Segment Start: RECORDS PROVIDED

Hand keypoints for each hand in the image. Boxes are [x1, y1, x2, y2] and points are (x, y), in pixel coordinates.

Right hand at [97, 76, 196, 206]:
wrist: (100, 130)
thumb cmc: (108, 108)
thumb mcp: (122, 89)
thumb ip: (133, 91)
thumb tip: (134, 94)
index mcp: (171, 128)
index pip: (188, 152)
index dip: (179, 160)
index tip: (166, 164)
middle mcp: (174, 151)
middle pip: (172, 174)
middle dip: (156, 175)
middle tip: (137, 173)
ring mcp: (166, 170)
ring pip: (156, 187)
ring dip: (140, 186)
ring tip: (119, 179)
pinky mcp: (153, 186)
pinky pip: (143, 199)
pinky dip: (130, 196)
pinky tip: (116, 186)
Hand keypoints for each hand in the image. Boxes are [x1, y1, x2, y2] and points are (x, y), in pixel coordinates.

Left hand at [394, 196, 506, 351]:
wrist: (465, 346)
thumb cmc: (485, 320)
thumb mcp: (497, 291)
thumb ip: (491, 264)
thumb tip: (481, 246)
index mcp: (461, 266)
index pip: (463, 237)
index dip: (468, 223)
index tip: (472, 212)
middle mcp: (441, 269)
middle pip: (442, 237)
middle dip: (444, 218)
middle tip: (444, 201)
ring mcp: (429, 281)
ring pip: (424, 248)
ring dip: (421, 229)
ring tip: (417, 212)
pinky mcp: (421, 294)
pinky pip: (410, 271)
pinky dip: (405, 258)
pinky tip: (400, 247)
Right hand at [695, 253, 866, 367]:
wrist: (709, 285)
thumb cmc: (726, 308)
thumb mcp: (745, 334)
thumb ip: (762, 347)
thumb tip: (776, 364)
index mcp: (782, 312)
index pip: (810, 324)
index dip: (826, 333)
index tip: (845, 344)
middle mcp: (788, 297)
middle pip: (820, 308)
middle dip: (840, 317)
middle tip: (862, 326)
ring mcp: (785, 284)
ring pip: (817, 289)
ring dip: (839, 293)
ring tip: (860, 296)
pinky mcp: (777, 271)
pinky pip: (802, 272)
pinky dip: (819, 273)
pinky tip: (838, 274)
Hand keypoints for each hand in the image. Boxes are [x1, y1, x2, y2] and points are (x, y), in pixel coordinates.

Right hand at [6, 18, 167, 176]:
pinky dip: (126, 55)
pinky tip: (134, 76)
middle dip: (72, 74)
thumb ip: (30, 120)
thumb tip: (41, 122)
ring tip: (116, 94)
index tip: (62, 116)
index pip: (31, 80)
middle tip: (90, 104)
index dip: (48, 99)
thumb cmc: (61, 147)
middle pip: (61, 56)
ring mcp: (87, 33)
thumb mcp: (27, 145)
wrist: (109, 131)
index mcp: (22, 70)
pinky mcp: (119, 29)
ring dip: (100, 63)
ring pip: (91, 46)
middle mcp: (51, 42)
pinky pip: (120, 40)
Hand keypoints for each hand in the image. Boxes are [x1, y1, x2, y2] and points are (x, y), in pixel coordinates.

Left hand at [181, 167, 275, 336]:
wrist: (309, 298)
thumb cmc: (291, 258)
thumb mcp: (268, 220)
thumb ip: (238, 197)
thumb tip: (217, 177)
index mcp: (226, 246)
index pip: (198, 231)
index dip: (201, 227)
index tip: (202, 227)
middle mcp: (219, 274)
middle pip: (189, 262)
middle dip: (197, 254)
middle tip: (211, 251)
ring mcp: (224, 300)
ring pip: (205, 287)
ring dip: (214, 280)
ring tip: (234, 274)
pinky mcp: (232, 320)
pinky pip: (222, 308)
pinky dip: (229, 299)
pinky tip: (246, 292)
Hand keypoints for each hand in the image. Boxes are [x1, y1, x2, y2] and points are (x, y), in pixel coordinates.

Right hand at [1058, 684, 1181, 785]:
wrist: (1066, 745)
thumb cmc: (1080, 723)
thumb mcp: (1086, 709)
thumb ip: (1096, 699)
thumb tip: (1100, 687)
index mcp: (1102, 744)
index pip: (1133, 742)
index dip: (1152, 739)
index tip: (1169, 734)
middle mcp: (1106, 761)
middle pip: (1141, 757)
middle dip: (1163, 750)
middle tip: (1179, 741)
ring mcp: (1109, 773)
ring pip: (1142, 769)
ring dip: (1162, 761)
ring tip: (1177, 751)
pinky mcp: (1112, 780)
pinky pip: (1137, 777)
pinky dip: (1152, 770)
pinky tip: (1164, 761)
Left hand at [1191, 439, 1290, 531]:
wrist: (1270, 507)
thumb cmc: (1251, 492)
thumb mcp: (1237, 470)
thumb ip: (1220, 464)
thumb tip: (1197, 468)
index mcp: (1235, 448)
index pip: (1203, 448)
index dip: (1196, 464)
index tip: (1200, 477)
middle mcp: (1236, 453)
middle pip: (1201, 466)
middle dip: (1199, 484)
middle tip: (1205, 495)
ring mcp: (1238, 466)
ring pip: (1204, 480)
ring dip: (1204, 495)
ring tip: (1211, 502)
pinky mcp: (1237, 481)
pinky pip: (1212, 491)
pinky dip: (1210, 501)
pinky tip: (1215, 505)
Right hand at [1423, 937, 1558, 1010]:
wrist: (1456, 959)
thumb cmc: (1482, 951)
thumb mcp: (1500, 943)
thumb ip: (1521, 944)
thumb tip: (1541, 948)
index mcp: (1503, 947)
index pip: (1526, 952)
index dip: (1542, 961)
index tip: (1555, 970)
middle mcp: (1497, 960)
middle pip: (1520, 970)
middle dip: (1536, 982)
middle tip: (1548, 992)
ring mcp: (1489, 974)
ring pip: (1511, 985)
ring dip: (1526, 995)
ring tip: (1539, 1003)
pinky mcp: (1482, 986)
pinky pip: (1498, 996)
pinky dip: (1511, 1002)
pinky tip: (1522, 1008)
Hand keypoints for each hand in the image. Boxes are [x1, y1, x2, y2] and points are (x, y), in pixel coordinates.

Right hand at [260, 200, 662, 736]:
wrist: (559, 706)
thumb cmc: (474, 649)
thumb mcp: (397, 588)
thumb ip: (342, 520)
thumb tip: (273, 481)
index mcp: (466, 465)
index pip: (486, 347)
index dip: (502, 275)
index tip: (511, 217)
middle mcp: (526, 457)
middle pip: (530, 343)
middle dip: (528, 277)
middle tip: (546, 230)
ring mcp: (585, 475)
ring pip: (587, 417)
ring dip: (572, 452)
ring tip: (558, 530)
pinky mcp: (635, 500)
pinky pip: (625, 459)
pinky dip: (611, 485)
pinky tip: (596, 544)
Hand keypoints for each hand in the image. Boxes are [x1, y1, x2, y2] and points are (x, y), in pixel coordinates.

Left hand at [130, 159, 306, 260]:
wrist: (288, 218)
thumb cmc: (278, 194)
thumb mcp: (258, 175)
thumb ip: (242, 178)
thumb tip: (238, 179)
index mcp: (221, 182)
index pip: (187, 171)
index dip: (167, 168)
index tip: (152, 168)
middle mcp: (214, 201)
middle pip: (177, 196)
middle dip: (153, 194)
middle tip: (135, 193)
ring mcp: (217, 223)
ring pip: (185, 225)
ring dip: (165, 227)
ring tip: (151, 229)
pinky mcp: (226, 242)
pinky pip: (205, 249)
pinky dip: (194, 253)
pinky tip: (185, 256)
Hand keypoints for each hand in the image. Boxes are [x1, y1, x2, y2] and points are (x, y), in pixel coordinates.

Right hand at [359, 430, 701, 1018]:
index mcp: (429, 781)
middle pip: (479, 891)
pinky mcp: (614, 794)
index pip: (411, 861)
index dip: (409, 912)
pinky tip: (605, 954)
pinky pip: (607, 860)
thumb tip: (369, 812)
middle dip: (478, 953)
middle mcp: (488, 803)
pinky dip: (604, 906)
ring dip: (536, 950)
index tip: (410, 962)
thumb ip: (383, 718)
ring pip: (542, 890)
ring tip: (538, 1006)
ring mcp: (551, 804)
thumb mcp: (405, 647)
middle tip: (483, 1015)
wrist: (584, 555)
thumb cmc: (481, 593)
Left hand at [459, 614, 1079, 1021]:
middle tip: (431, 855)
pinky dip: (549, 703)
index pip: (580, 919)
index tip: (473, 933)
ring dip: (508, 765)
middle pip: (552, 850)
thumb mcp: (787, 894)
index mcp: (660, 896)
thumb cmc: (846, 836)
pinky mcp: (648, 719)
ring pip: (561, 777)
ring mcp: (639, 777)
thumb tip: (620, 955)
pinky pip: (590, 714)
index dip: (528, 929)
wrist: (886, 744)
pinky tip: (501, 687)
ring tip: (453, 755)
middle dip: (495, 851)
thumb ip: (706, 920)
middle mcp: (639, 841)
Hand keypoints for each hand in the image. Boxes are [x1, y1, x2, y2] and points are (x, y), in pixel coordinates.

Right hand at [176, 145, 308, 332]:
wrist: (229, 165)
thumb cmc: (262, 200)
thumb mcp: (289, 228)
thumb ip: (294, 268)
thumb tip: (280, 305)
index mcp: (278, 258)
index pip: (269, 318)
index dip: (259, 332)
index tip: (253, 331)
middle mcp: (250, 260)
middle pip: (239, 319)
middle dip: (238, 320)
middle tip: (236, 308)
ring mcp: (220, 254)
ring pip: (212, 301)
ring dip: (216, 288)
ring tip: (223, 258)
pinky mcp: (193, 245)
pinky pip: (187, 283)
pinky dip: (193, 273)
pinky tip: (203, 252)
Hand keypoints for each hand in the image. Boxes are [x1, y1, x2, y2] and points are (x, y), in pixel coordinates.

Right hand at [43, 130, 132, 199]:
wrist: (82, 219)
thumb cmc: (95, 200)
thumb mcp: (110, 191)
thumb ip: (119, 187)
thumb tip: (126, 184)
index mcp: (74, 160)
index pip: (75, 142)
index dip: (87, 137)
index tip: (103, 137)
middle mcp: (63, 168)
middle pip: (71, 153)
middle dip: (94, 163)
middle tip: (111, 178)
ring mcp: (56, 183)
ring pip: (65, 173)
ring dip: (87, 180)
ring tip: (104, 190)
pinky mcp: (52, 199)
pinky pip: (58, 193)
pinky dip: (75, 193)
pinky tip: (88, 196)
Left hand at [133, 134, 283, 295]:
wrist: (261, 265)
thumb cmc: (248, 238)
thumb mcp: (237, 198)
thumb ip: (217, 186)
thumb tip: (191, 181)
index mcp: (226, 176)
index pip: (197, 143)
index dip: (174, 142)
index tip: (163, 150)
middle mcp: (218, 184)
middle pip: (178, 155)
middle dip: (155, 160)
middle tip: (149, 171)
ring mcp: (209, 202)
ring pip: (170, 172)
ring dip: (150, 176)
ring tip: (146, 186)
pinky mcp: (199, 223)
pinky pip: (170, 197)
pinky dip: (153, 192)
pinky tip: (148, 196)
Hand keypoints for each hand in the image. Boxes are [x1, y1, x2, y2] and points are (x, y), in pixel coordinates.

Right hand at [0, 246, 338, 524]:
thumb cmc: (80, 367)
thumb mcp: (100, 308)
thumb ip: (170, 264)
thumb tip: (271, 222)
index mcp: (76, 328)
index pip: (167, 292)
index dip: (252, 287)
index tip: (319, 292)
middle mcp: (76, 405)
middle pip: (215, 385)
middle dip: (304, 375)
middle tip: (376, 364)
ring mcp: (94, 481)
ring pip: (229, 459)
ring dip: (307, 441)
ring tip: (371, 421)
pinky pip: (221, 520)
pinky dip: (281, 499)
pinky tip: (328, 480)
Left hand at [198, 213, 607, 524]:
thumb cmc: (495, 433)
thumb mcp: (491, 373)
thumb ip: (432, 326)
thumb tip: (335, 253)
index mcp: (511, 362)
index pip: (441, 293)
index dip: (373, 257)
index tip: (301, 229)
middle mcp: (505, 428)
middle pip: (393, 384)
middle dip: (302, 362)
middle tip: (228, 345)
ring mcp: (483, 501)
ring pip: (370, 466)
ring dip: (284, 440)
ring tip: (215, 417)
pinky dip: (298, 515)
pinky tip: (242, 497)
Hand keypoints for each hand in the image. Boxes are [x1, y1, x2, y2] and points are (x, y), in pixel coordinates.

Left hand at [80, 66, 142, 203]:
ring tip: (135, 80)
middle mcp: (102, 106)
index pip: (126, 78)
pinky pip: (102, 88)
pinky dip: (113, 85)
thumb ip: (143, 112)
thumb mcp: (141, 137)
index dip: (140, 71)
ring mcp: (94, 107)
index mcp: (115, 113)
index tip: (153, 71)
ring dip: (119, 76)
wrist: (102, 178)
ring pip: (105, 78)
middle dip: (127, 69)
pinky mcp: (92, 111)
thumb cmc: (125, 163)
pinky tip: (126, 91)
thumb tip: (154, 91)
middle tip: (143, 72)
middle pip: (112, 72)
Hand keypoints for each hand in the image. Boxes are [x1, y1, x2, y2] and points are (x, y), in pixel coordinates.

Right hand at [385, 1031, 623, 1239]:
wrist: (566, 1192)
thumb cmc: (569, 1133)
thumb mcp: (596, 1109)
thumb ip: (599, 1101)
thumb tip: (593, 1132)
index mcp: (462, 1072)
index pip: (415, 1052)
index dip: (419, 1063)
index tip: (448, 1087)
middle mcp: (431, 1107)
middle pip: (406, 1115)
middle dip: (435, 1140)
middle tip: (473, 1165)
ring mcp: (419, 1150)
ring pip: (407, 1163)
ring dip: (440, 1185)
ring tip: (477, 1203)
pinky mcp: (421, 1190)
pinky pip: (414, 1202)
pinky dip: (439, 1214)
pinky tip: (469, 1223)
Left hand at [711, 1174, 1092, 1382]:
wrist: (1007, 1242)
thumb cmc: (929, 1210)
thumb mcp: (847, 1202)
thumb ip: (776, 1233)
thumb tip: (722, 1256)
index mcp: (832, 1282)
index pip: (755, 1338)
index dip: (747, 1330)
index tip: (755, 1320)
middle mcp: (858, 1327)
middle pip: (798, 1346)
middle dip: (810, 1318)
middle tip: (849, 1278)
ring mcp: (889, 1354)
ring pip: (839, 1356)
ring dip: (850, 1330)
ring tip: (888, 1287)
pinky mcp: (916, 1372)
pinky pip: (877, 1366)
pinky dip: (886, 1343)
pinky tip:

Segment End: RECORDS PROVIDED

## ACTIVITY
Above are the entries. Quote exactly the lines from the one bearing "pinky tip: (605, 954)" through the one bearing "ring pip: (561, 777)".

## TASK ANSWER
pinky tip: (605, 954)
pinky pip: (607, 860)
thumb tip: (369, 812)
middle dip: (478, 953)
middle mcp: (488, 803)
pinky dip: (604, 906)
ring dip: (536, 950)
index tip: (410, 962)
thumb ip: (383, 718)
ring pip: (542, 890)
ring tip: (538, 1006)
ring mcp: (551, 804)
thumb mcp: (405, 647)
middle tip: (483, 1015)
wrist: (584, 555)
thumb cmc: (481, 593)
Left hand at [459, 614, 1079, 1021]:
middle tip: (431, 855)
pinky dip: (549, 703)
index pip: (580, 919)
index tip: (473, 933)
ring dip: (508, 765)
middle pip: (552, 850)
thumb mcp: (787, 894)
index mcp: (660, 896)
thumb cmc: (846, 836)
pinky mcp: (648, 719)
ring pip: (561, 777)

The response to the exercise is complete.